Web design is the part of web development that comes before any code is written, and one can argue that it is as important as the implementation itself. We'll see the basics of web design, some tools and learn a bit about the patterns used in designing websites.

Why do we need a design ?

Website designs are like the blueprints of an architect. Sure, you can make a house without blueprints, but will it look as good, or will it be as well though-out ? The same is true for web design.

Another thing to consider is that it is easier to make changes in the design, before everything is implemented. Interface changes that might seem simple to make at first glance might actually imply rethinking of critical parts of the logic and structure of the code, so it's very important that we make a well thought-out plan first and foremost.

Tools of the trade

There is no formal standard on what a web design is - it can be as simple as a scribble on the back of a napkin, or as complex as an animated, interactive prototype that looks real. We'll go through some of the well established tools in use by designers around the world, but this is by no means a comprehensive list.

Design tools

✨ Gravit Designer


Gravit Designer is a free, open source and cross-platform vector-based design application. We'll be using this throughout the course, not only because it's free, but also because it has a simpler interface free of extraneous features that aren't really needed in web design.

Adobe Illustrator


Adobe Illustrator is a software that you probably heard of before.
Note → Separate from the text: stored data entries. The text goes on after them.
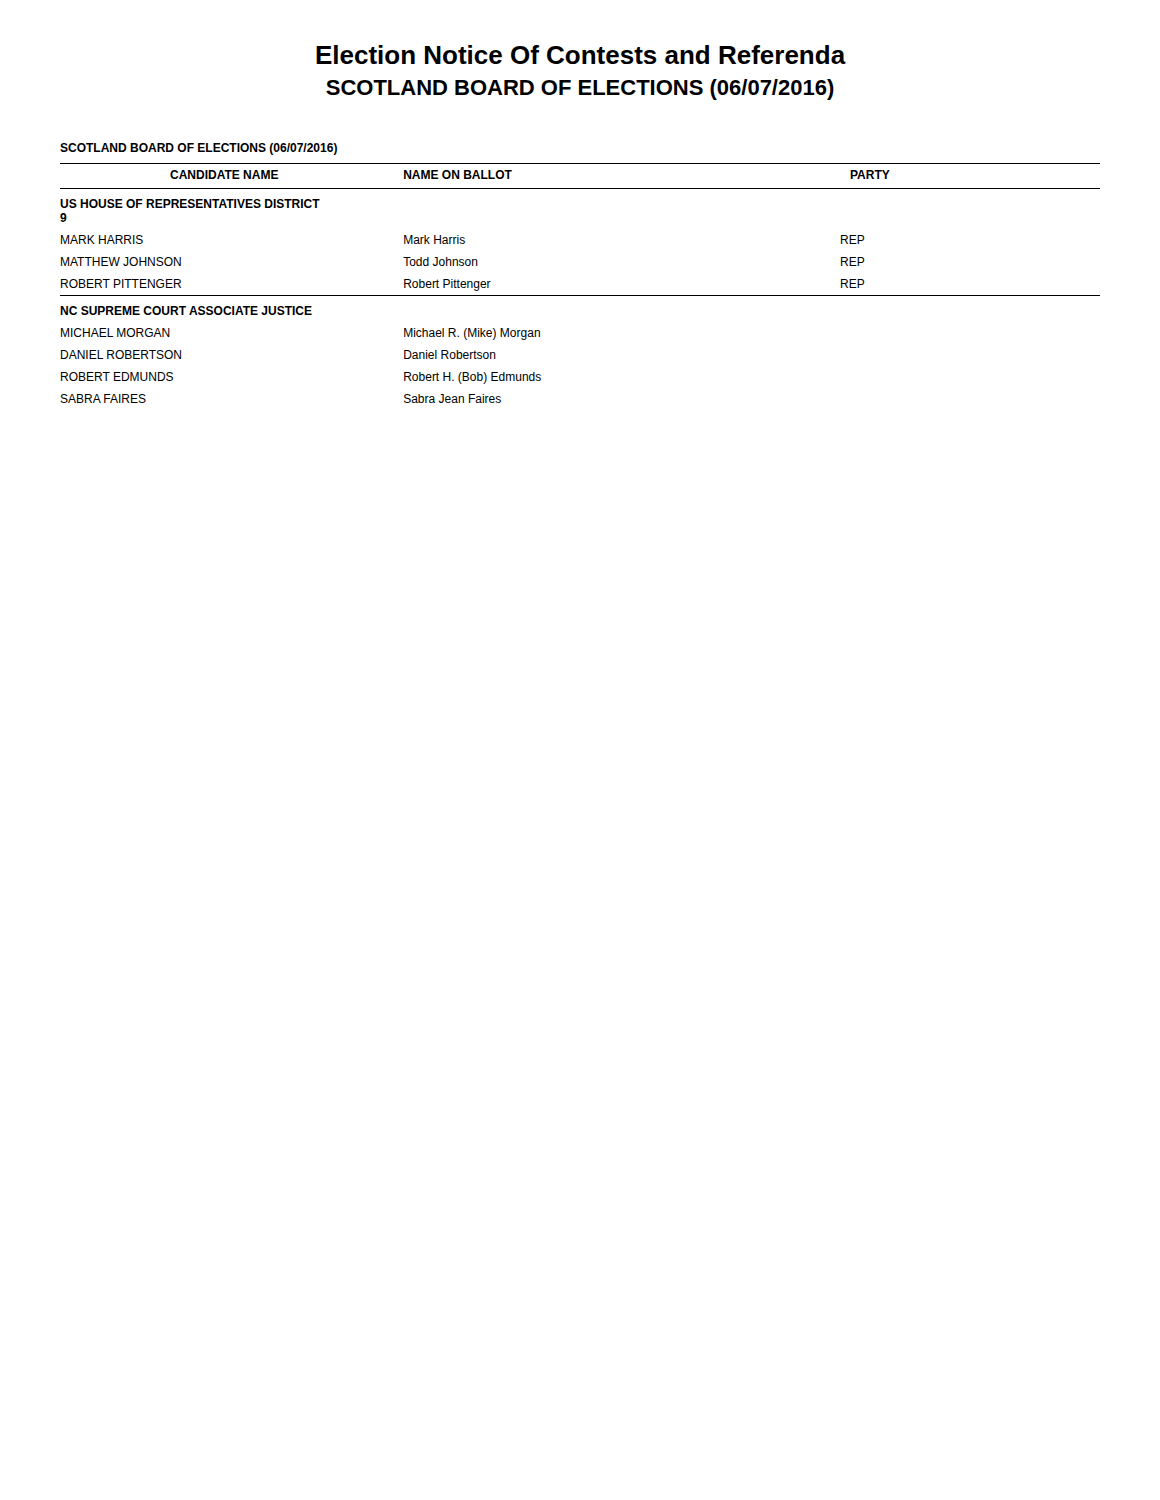Election Notice Of Contests and Referenda
SCOTLAND BOARD OF ELECTIONS (06/07/2016)
SCOTLAND BOARD OF ELECTIONS (06/07/2016)
| CANDIDATE NAME | NAME ON BALLOT | PARTY |
| --- | --- | --- |
| US HOUSE OF REPRESENTATIVES DISTRICT 9 |
| MARK HARRIS | Mark Harris | REP |
| MATTHEW JOHNSON | Todd Johnson | REP |
| ROBERT PITTENGER | Robert Pittenger | REP |
| NC SUPREME COURT ASSOCIATE JUSTICE |
| MICHAEL MORGAN | Michael R. (Mike) Morgan | |
| DANIEL ROBERTSON | Daniel Robertson | |
| ROBERT EDMUNDS | Robert H. (Bob) Edmunds | |
| SABRA FAIRES | Sabra Jean Faires | |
It's the Photoshop of vector graphics, being a fully-fledged vector design application, having tools for web design as well as graphic, icon and asset design.

Prototyping tools

A design is usually a series of static images. While this might be enough for most cases, there are times where an interactive prototype might be useful. There are many tools that can do this, but we'll mention just one, that recently also became free.

Adobe XD


Adobe XD (from experience design) is Adobe's offering for generating interactive prototypes. It supports basic vector graphic and editing, but its main focus is in creating interactive prototypes by linking design screens based on interactions. It also allows easy sharing of generated prototypes via an online portal.

A note on bitmap versus vector graphics

You might have noticed that Photoshop or GIMP are nowhere to be seen in the list above. This is because of the types of graphics that they use. In short:

  • Photoshop and similar software are bitmap graphics editors
  • Illustrator and similar software are vector graphics editors


Image from Wikipedia

This is no small difference - vector graphics are fundamentally different from bitmap graphics, and they are better optimized for scaling on different sizes. Try opening this SVG image in your browser and zoom in. Now try the same with this bitmap image.
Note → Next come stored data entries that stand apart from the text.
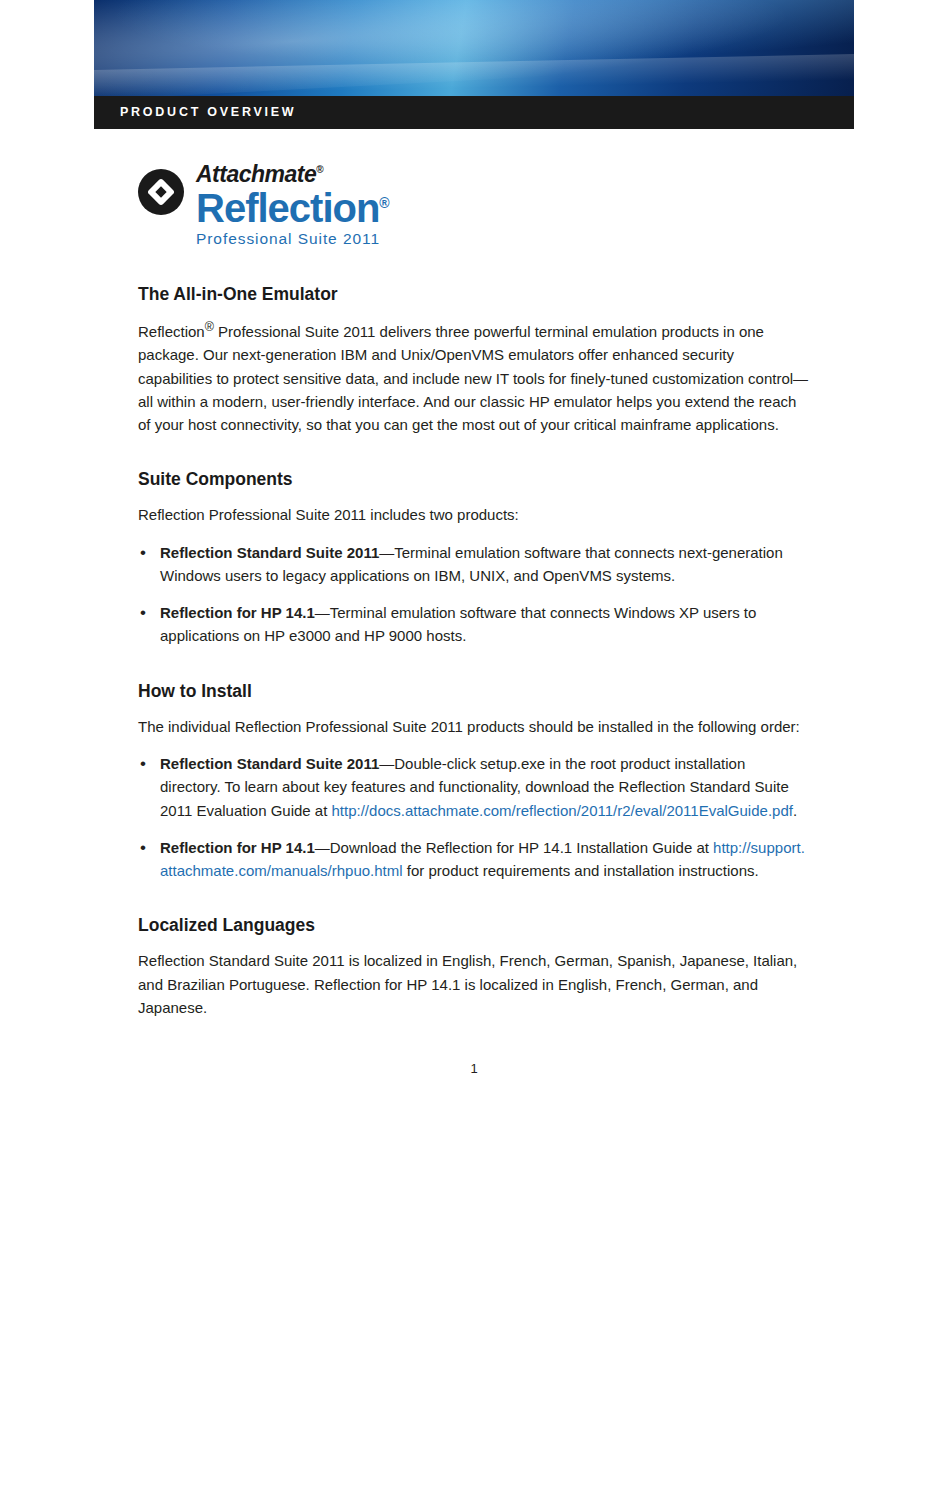Product Overview
Attachmate®
Reflection®
Professional Suite 2011
The All-in-One Emulator
Reflection® Professional Suite 2011 delivers three powerful terminal emulation products in one package. Our next-generation IBM and Unix/OpenVMS emulators offer enhanced security capabilities to protect sensitive data, and include new IT tools for finely-tuned customization control—all within a modern, user-friendly interface. And our classic HP emulator helps you extend the reach of your host connectivity, so that you can get the most out of your critical mainframe applications.
Suite Components
Reflection Professional Suite 2011 includes two products:
Reflection Standard Suite 2011—Terminal emulation software that connects next-generation Windows users to legacy applications on IBM, UNIX, and OpenVMS systems.
Reflection for HP 14.1—Terminal emulation software that connects Windows XP users to applications on HP e3000 and HP 9000 hosts.
How to Install
The individual Reflection Professional Suite 2011 products should be installed in the following order:
Reflection Standard Suite 2011—Double-click setup.exe in the root product installation directory. To learn about key features and functionality, download the Reflection Standard Suite 2011 Evaluation Guide at http://docs.attachmate.com/reflection/2011/r2/eval/2011EvalGuide.pdf.
Reflection for HP 14.1—Download the Reflection for HP 14.1 Installation Guide at http://support.attachmate.com/manuals/rhpuo.html for product requirements and installation instructions.
Localized Languages
Reflection Standard Suite 2011 is localized in English, French, German, Spanish, Japanese, Italian, and Brazilian Portuguese. Reflection for HP 14.1 is localized in English, French, German, and Japanese.
1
You can read more about the difference between vector and bitmap graphichs in this article from Lifewire.

UI Patterns

User interface patterns are solutions for common design problems, such as - how do I get input from an user ? These patterns are established by years of grahical design software, and it's a good thing to be aware of them and try to use them in your designs.

The key thing to keep in mind when talking about UI patterns is - never surprise, always delight. That is, don't reinvent standard controls. For example, if the user of your website wants to search for something, he or she will most probably look for an icon similar to this one: 🔍 and will most likely expect for a text input field either to open up when clicking the icon, or to be beside the icon.
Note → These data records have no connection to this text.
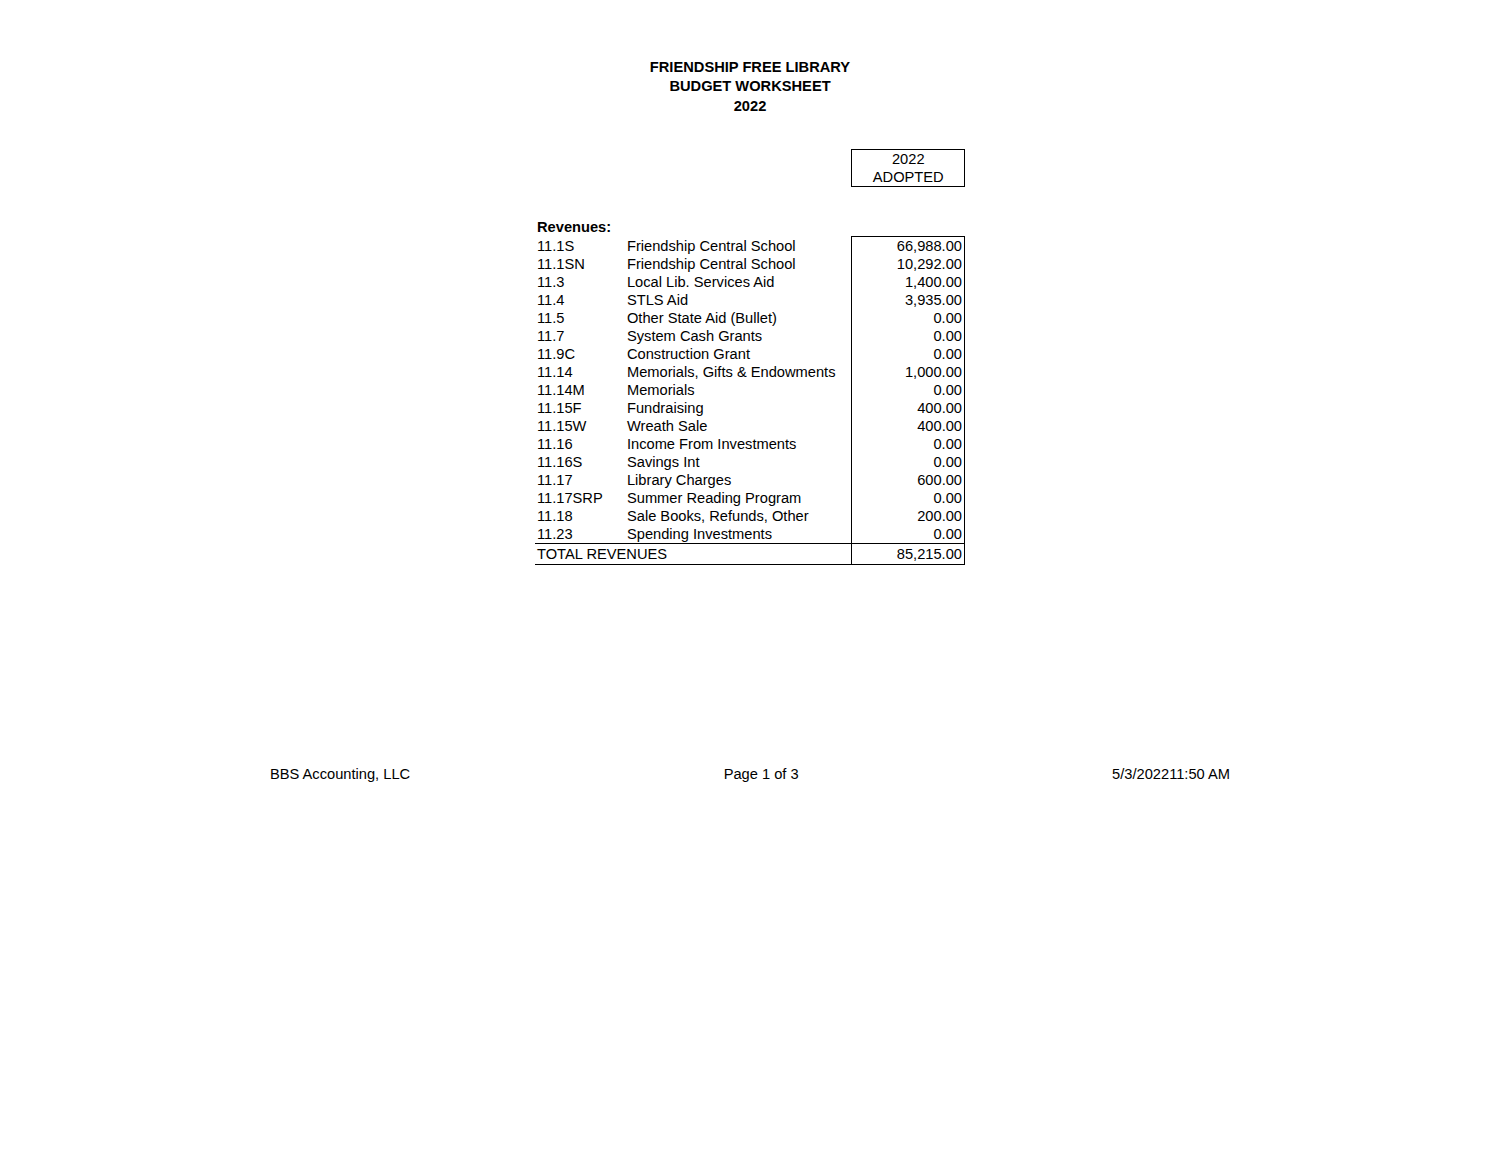FRIENDSHIP FREE LIBRARY
BUDGET WORKSHEET
2022
| | | 2022 |
| | | ADOPTED |
| Revenues: | |
| 11.1S | Friendship Central School | 66,988.00 |
| 11.1SN | Friendship Central School | 10,292.00 |
| 11.3 | Local Lib. Services Aid | 1,400.00 |
| 11.4 | STLS Aid | 3,935.00 |
| 11.5 | Other State Aid (Bullet) | 0.00 |
| 11.7 | System Cash Grants | 0.00 |
| 11.9C | Construction Grant | 0.00 |
| 11.14 | Memorials, Gifts & Endowments | 1,000.00 |
| 11.14M | Memorials | 0.00 |
| 11.15F | Fundraising | 400.00 |
| 11.15W | Wreath Sale | 400.00 |
| 11.16 | Income From Investments | 0.00 |
| 11.16S | Savings Int | 0.00 |
| 11.17 | Library Charges | 600.00 |
| 11.17SRP | Summer Reading Program | 0.00 |
| 11.18 | Sale Books, Refunds, Other | 200.00 |
| 11.23 | Spending Investments | 0.00 |
| TOTAL REVENUES | 85,215.00 |
BBS Accounting, LLC
Page 1 of 3
5/3/202211:50 AM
If you change the icon too much, or use another icon altogether, you run into the risk of confusing the user. This is why sites such as and exist that are focused on discovering and teaching designers on what patterns to use.

Dark Patterns

Similar to UI patterns, you can also find information on dark patterns. These are user interfaces meant to fool the user into doing things that they might not have wanted to do. A very often encountered dark pattern is the install wizard that automatically checks the install box for a browser toolbar or some other extra software that the user might not want.

You can learn more about dark patterns here.


An example of a dark pattern in a setup program.